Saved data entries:
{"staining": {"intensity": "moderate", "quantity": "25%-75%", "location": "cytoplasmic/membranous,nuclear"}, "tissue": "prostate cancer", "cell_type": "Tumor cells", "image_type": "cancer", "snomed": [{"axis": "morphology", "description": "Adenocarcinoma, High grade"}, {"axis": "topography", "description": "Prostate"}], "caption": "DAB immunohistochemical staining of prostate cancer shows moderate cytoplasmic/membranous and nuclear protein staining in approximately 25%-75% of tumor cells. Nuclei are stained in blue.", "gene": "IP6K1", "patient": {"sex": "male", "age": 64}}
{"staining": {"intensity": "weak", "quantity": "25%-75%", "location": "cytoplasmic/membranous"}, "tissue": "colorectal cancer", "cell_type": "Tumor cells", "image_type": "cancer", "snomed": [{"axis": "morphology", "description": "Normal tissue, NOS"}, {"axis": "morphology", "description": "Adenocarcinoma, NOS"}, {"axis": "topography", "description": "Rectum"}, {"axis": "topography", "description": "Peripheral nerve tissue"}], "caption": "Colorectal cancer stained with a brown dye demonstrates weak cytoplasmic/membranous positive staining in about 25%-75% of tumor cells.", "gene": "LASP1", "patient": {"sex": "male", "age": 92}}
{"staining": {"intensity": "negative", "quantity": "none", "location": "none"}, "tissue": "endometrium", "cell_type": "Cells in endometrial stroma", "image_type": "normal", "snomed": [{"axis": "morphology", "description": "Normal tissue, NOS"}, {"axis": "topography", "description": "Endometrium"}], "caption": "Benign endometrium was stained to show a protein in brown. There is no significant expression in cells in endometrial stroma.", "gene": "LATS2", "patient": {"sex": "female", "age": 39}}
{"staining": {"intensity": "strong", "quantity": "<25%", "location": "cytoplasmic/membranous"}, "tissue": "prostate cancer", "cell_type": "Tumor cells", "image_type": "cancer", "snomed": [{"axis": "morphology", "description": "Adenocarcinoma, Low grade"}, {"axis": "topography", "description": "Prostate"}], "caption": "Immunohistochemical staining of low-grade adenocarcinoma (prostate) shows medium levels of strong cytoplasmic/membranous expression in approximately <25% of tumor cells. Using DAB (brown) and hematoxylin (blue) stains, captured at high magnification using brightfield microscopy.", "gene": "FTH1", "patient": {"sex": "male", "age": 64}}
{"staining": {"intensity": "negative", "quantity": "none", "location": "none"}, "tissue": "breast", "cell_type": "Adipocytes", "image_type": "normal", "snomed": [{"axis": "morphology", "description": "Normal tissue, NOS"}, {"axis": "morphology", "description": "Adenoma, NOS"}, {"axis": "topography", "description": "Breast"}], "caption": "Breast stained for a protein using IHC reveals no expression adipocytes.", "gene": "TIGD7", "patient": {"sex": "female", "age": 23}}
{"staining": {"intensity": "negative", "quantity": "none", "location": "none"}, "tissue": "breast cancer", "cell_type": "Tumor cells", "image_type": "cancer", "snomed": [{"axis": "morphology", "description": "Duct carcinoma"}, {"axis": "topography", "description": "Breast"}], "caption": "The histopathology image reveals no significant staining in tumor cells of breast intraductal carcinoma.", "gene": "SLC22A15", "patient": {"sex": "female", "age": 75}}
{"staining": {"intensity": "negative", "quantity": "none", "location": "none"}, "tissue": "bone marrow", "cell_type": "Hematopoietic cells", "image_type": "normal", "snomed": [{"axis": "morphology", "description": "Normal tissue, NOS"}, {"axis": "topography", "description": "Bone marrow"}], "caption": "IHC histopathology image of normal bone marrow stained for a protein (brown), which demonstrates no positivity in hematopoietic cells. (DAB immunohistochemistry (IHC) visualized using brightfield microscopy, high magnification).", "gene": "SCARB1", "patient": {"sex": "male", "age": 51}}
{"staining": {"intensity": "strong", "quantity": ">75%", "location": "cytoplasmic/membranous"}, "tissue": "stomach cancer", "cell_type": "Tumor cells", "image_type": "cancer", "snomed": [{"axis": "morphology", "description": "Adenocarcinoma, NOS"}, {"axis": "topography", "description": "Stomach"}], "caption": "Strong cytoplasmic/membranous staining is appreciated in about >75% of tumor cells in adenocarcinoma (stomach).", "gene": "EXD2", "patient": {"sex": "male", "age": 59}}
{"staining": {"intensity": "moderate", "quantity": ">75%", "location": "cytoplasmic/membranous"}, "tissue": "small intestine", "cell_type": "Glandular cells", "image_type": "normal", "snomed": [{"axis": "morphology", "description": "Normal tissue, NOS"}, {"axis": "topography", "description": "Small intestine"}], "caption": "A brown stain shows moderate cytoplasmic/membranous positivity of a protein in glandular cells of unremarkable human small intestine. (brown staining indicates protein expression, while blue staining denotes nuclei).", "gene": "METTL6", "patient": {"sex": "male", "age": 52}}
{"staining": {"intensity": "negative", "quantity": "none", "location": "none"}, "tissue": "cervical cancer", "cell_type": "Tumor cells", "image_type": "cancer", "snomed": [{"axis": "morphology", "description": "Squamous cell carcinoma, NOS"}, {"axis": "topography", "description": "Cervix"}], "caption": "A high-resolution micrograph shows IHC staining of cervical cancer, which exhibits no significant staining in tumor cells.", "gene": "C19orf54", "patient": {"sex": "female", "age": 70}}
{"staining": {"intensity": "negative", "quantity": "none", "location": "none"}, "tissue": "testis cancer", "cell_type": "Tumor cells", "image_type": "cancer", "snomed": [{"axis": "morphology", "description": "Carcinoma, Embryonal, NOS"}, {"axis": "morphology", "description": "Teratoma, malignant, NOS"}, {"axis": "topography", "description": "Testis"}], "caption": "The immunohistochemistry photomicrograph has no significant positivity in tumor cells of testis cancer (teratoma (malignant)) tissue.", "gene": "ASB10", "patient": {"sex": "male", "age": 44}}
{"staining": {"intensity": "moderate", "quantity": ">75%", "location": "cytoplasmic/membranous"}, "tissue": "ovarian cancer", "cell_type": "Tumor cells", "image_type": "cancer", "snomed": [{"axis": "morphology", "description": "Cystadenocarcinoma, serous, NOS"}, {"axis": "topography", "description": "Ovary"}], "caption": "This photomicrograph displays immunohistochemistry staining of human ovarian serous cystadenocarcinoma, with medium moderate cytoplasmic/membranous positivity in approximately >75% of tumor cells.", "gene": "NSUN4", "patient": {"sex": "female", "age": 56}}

_Exercise directions_.
Within the entries above, find every line where the string "demonstrates" occurs, and copy it.

_Exercise solution_.
{"staining": {"intensity": "weak", "quantity": "25%-75%", "location": "cytoplasmic/membranous"}, "tissue": "colorectal cancer", "cell_type": "Tumor cells", "image_type": "cancer", "snomed": [{"axis": "morphology", "description": "Normal tissue, NOS"}, {"axis": "morphology", "description": "Adenocarcinoma, NOS"}, {"axis": "topography", "description": "Rectum"}, {"axis": "topography", "description": "Peripheral nerve tissue"}], "caption": "Colorectal cancer stained with a brown dye demonstrates weak cytoplasmic/membranous positive staining in about 25%-75% of tumor cells.", "gene": "LASP1", "patient": {"sex": "male", "age": 92}}
{"staining": {"intensity": "negative", "quantity": "none", "location": "none"}, "tissue": "bone marrow", "cell_type": "Hematopoietic cells", "image_type": "normal", "snomed": [{"axis": "morphology", "description": "Normal tissue, NOS"}, {"axis": "topography", "description": "Bone marrow"}], "caption": "IHC histopathology image of normal bone marrow stained for a protein (brown), which demonstrates no positivity in hematopoietic cells. (DAB immunohistochemistry (IHC) visualized using brightfield microscopy, high magnification).", "gene": "SCARB1", "patient": {"sex": "male", "age": 51}}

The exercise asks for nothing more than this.